Another mobile-first coding app founded from a desire to get more young women interested in computing comes from Stockholm-based, female-led imagiLabs, a coding community and social network launched in 2018.
The iOS app gets kids coding in Python in a gamified way, for free, using a character called an “imagiGhost,” who teaches them to make pixel art. There’s also a smart coding accessory: the $93 imagiCharm, which features 64 LED squares in an 8 x 8 matrix, which can be attached to a backpack.
The company sent us one to test, which my 8-year-old has been playing with. When I asked her how the coding was going one day, she asserted, with an eye roll: “This isn’t coding. It’s really fun; I’m changing colors and making art.”
Reframing what coding can look like is exactly what imagiLabs’ founders are trying to do, and it might just be essential in attracting a new generation of coders.
Coding and Community
The social side of these services is important as well. imagiLabs and Hopscotch both act as social networks of sorts, encouraging kids to share their own games with one another, as well as helping and chatting to other users.
Programs through Girls Who Code and UK-based Stemettes can be pivotal in breaking down barriers to entry for tweens and teens, as well as encouraging those who have been historically underrepresented in computer science to give it a try, through free coding sessions, workshops, camps and mentorship schemes for girls and nonbinary students. These initiatives help highlight female role models in the industry, while also making a case for the role that peers can play in igniting those first sparks of interest in computing.
“I never really got that into it until I met other people who liked it as well,” says 17-year-old Annabel Lowe from London, a member of the Stemette Society, a platform where people post opportunities, meet other like-minded students, learn about events on topics like cybersecurity and more. “I think that really helped me, finding a community of people who coded and encouraged me to push myself and do it more. I think having other people your age is such a big thing in coding. Boys who may be the same age as me are interested in coding very different things,”
Like many of her friends, Lowe wants to use coding as a force for positive change. She plans to study computer science in college, in part because she hopes to help close the gender gap in tech.
“Programming is now being used in every profession—girls who learn to code will have far more opportunities, higher wages and flexibility in their career, than young women without these skills.
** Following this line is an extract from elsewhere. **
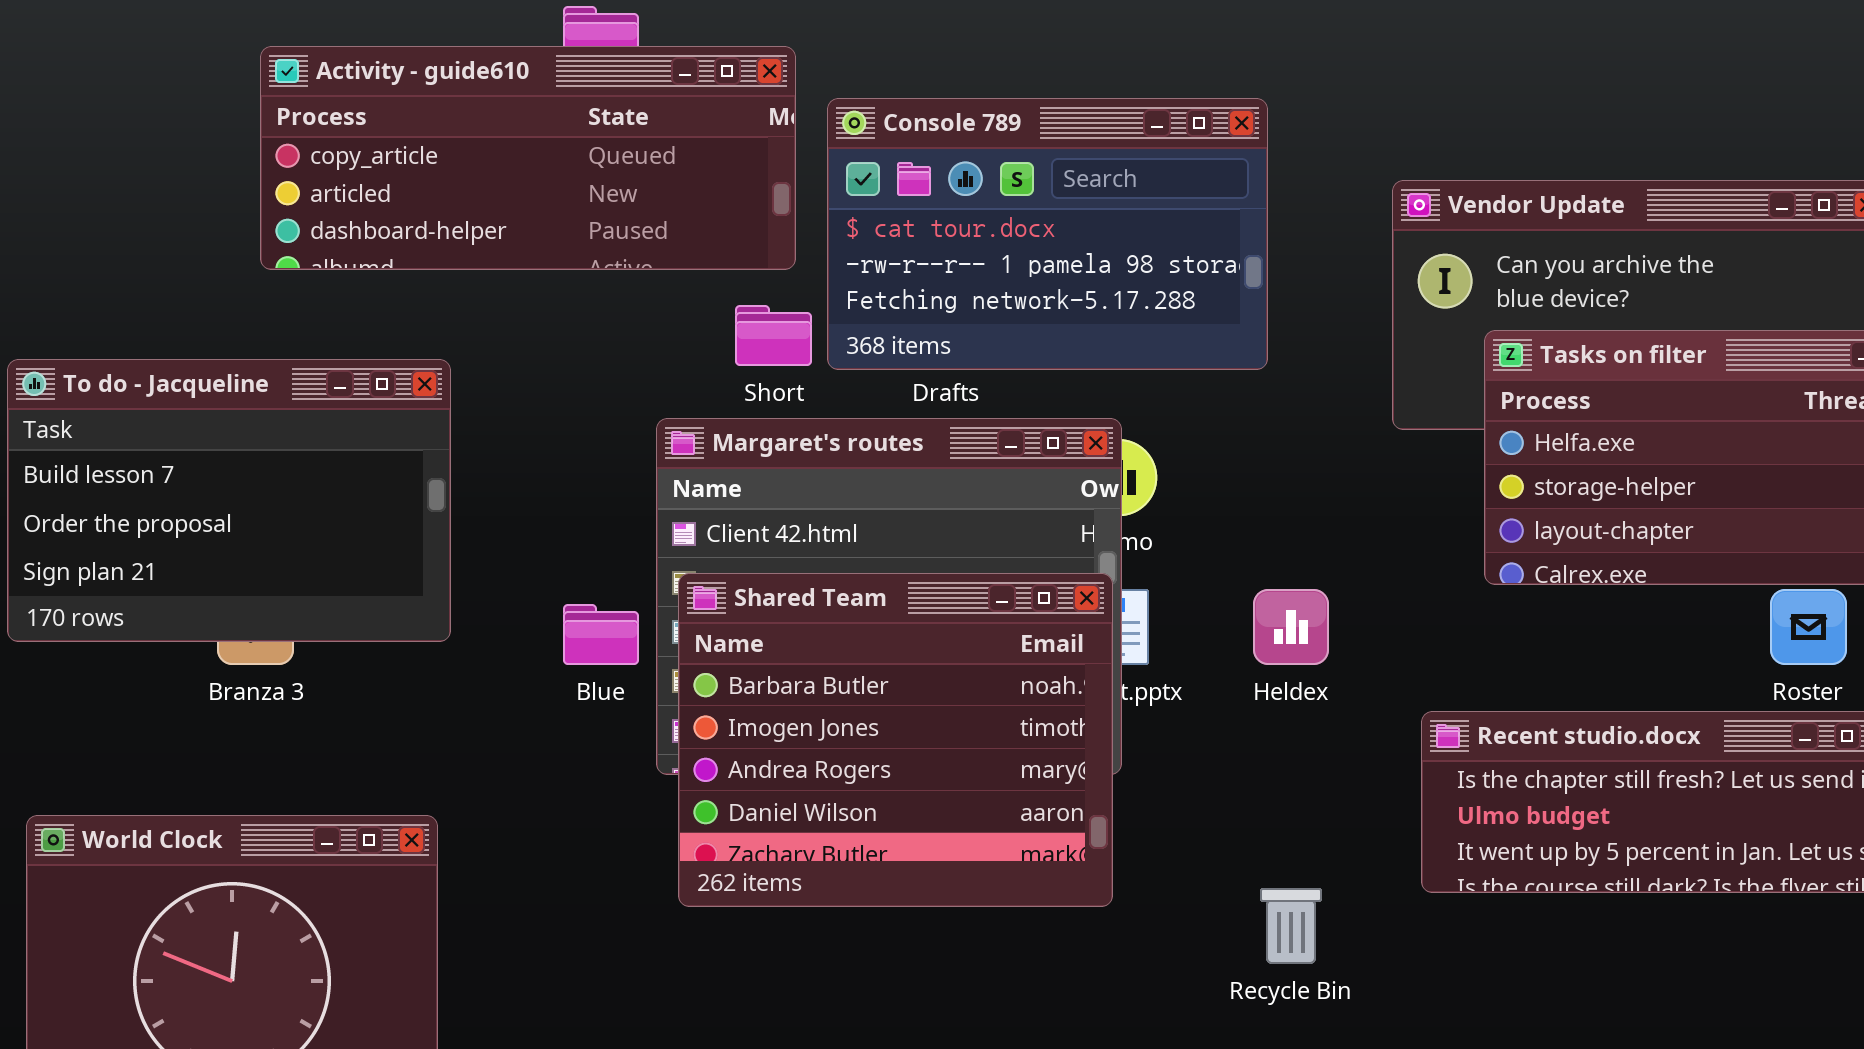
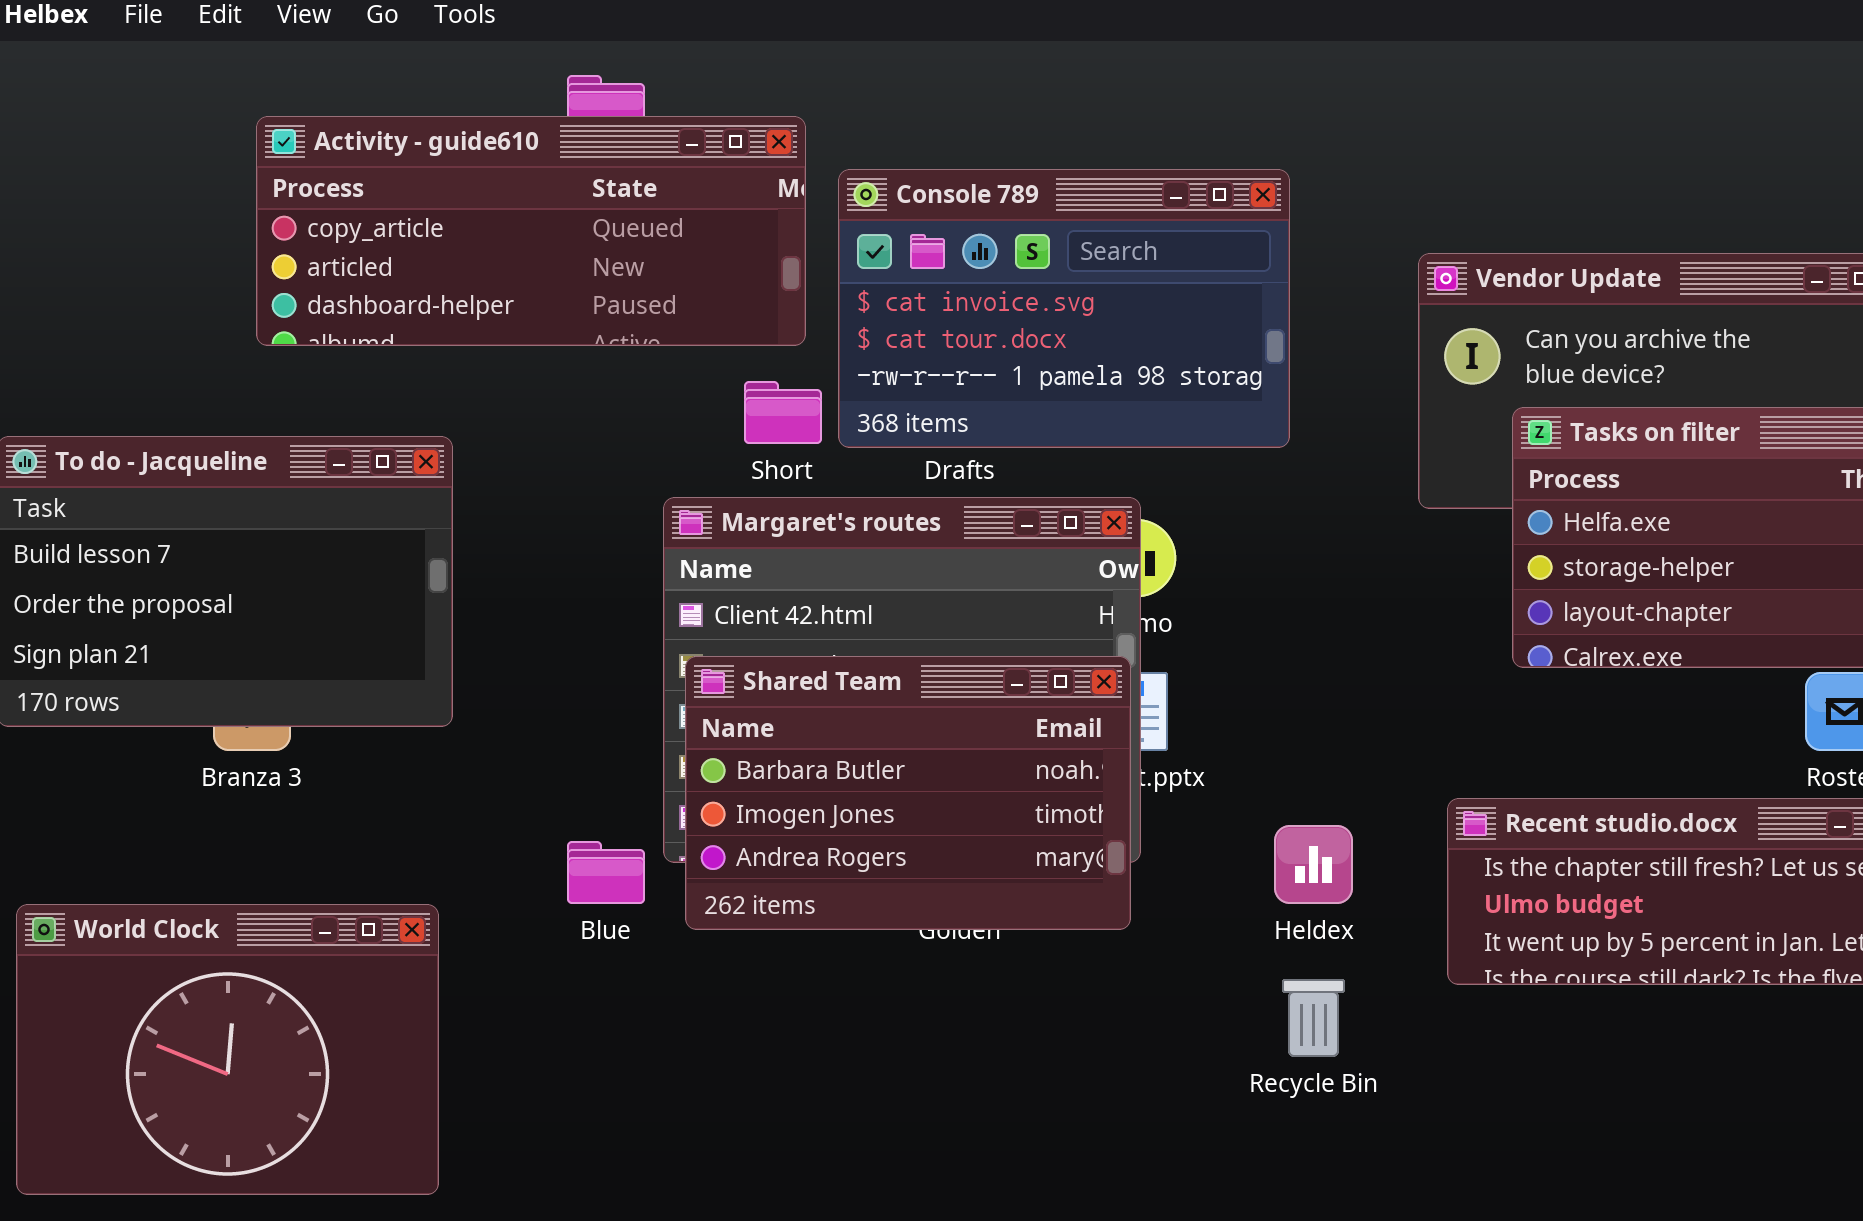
Console 789: [827,98,1268,370] -> [838,169,1290,448], scrolled up 1 row
Shared Team: [678,573,1113,907] -> [685,656,1131,930], resized
Heldex: [1253,589,1329,665] -> [1274,825,1353,904], moved
Blue: [563,604,639,665] -> [567,841,645,904], moved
In today’s world, there’s the literate and then there’s the computer-literate; of the two, it’s the latter group that is more poised for success,” says Saigal.
In a world where most coding tools are still designed by men, the need for diverse voices and perspectives in coding is clear, so it’s no surprise these platforms are winning support from influential financial backers: EAK closed a $1 million seed round in March 2021, while John secured a $550,000 investment from Mark Cuban on Shark Tank for Hopscotch.
As Niessen points out, “if you’re a rich white guy from Silicon Valley and you think your taxi is too late, you invent Uber. If you grow up without clean drinking water, you probably start a different company. And we need that diversity in companies and problems that we’re tackling as well.”
In case you were wondering: All of these coding platforms are popular with boys too.